──────── Provided records ────────

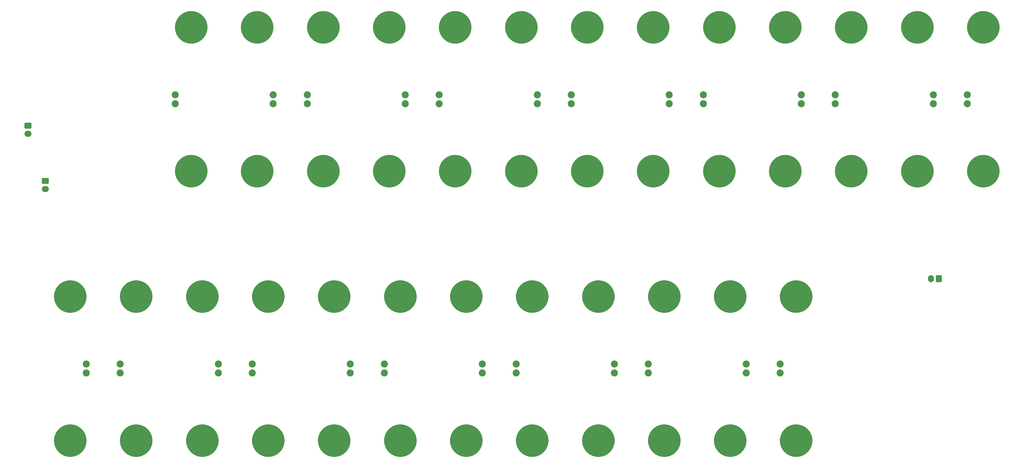
<source format=gbr>
%TF.GenerationSoftware,KiCad,Pcbnew,7.0.8*%
%TF.CreationDate,2023-12-06T14:39:46-05:00*%
%TF.ProjectId,BMS1,424d5331-2e6b-4696-9361-645f70636258,1*%
%TF.SameCoordinates,Original*%
%TF.FileFunction,Soldermask,Bot*%
%TF.FilePolarity,Negative*%
%FSLAX46Y46*%
G04 Gerber Fmt 4.6, Leading zero omitted, Abs format (unit mm)*
G04 Created by KiCad (PCBNEW 7.0.8) date 2023-12-06 14:39:46*
%MOMM*%
%LPD*%
G01*
G04 APERTURE LIST*
G04 Aperture macros list*
%AMRoundRect*
0 Rectangle with rounded corners*
0 $1 Rounding radius*
0 $2 $3 $4 $5 $6 $7 $8 $9 X,Y pos of 4 corners*
0 Add a 4 corners polygon primitive as box body*
4,1,4,$2,$3,$4,$5,$6,$7,$8,$9,$2,$3,0*
0 Add four circle primitives for the rounded corners*
1,1,$1+$1,$2,$3*
1,1,$1+$1,$4,$5*
1,1,$1+$1,$6,$7*
1,1,$1+$1,$8,$9*
0 Add four rect primitives between the rounded corners*
20,1,$1+$1,$2,$3,$4,$5,0*
20,1,$1+$1,$4,$5,$6,$7,0*
20,1,$1+$1,$6,$7,$8,$9,0*
20,1,$1+$1,$8,$9,$2,$3,0*%
G04 Aperture macros list end*
%ADD10C,10.200000*%
%ADD11C,2.200000*%
%ADD12RoundRect,0.350000X0.600000X0.750000X-0.600000X0.750000X-0.600000X-0.750000X0.600000X-0.750000X0*%
%ADD13O,1.900000X2.200000*%
%ADD14RoundRect,0.350000X-0.750000X0.600000X-0.750000X-0.600000X0.750000X-0.600000X0.750000X0.600000X0*%
%ADD15O,2.200000X1.900000*%
G04 APERTURE END LIST*
D10*
%TO.C,B3*%
X232676000Y-162708000D03*
X232676000Y-117708000D03*
D11*
X227676000Y-138808000D03*
X227676000Y-141608000D03*
%TD*%
D10*
%TO.C,B2*%
X253296000Y-117707999D03*
X253296000Y-162707999D03*
D11*
X258296000Y-141607999D03*
X258296000Y-138807999D03*
%TD*%
D10*
%TO.C,B4*%
X212076000Y-117708000D03*
X212076000Y-162708000D03*
D11*
X217076000Y-141608000D03*
X217076000Y-138808000D03*
%TD*%
D10*
%TO.C,B16*%
X270444000Y-33532500D03*
X270444000Y-78532500D03*
D11*
X275444000Y-57432500D03*
X275444000Y-54632500D03*
%TD*%
D10*
%TO.C,B15*%
X291044000Y-78532500D03*
X291044000Y-33532500D03*
D11*
X286044000Y-54632500D03*
X286044000Y-57432500D03*
%TD*%
D10*
%TO.C,B19*%
X208644000Y-78532500D03*
X208644000Y-33532500D03*
D11*
X203644000Y-54632500D03*
X203644000Y-57432500D03*
%TD*%
D10*
%TO.C,B13*%
X332244000Y-78532500D03*
X332244000Y-33532500D03*
D11*
X327244000Y-54632500D03*
X327244000Y-57432500D03*
%TD*%
D10*
%TO.C,B20*%
X188044000Y-33532500D03*
X188044000Y-78532500D03*
D11*
X193044000Y-57432500D03*
X193044000Y-54632500D03*
%TD*%
D12*
%TO.C,J3*%
X318413000Y-112141000D03*
D13*
X315913000Y-112141000D03*
%TD*%
D10*
%TO.C,B18*%
X229244000Y-33532500D03*
X229244000Y-78532500D03*
D11*
X234244000Y-57432500D03*
X234244000Y-54632500D03*
%TD*%
D10*
%TO.C,B6*%
X170876000Y-117707999D03*
X170876000Y-162707999D03*
D11*
X175876000Y-141607999D03*
X175876000Y-138807999D03*
%TD*%
D10*
%TO.C,B17*%
X249844000Y-78532500D03*
X249844000Y-33532500D03*
D11*
X244844000Y-54632500D03*
X244844000Y-57432500D03*
%TD*%
D10*
%TO.C,B21*%
X167444000Y-78532500D03*
X167444000Y-33532500D03*
D11*
X162444000Y-54632500D03*
X162444000Y-57432500D03*
%TD*%
D10*
%TO.C,B14*%
X311644000Y-33532500D03*
X311644000Y-78532500D03*
D11*
X316644000Y-57432500D03*
X316644000Y-54632500D03*
%TD*%
D14*
%TO.C,J2*%
X34053000Y-64282000D03*
D15*
X34053000Y-66782000D03*
%TD*%
D10*
%TO.C,B9*%
X109076000Y-162707999D03*
X109076000Y-117707999D03*
D11*
X104076000Y-138807999D03*
X104076000Y-141607999D03*
%TD*%
D10*
%TO.C,B24*%
X105644000Y-33532500D03*
X105644000Y-78532500D03*
D11*
X110644000Y-57432500D03*
X110644000Y-54632500D03*
%TD*%
D10*
%TO.C,B8*%
X129676000Y-117708000D03*
X129676000Y-162708000D03*
D11*
X134676000Y-141608000D03*
X134676000Y-138808000D03*
%TD*%
D10*
%TO.C,B10*%
X88476000Y-117708000D03*
X88476000Y-162708000D03*
D11*
X93476000Y-141608000D03*
X93476000Y-138808000D03*
%TD*%
D10*
%TO.C,B12*%
X47276000Y-117707999D03*
X47276000Y-162707999D03*
D11*
X52276000Y-141607999D03*
X52276000Y-138807999D03*
%TD*%
D10*
%TO.C,B25*%
X85044000Y-78532500D03*
X85044000Y-33532500D03*
D11*
X80044000Y-54632500D03*
X80044000Y-57432500D03*
%TD*%
D10*
%TO.C,B11*%
X67876000Y-162708000D03*
X67876000Y-117708000D03*
D11*
X62876000Y-138808000D03*
X62876000Y-141608000D03*
%TD*%
D10*
%TO.C,B22*%
X146844000Y-33532500D03*
X146844000Y-78532500D03*
D11*
X151844000Y-57432500D03*
X151844000Y-54632500D03*
%TD*%
D10*
%TO.C,B1*%
X273876000Y-162708000D03*
X273876000Y-117708000D03*
D11*
X268876000Y-138808000D03*
X268876000Y-141608000D03*
%TD*%
D10*
%TO.C,B5*%
X191476000Y-162708000D03*
X191476000Y-117708000D03*
D11*
X186476000Y-138808000D03*
X186476000Y-141608000D03*
%TD*%
D14*
%TO.C,J1*%
X39442000Y-81554000D03*
D15*
X39442000Y-84054000D03*
%TD*%
D10*
%TO.C,B23*%
X126244000Y-78532500D03*
X126244000Y-33532500D03*
D11*
X121244000Y-54632500D03*
X121244000Y-57432500D03*
%TD*%
D10*
%TO.C,B7*%
X150276000Y-162708000D03*
X150276000Y-117708000D03*
D11*
X145276000Y-138808000D03*
X145276000Y-141608000D03*
%TD*%
M02*

</source>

────────

Exercise prompt - Pull every line holding "primitives" out of the records.

Answer for this exercise -
0 Add four circle primitives for the rounded corners*
0 Add four rect primitives between the rounded corners*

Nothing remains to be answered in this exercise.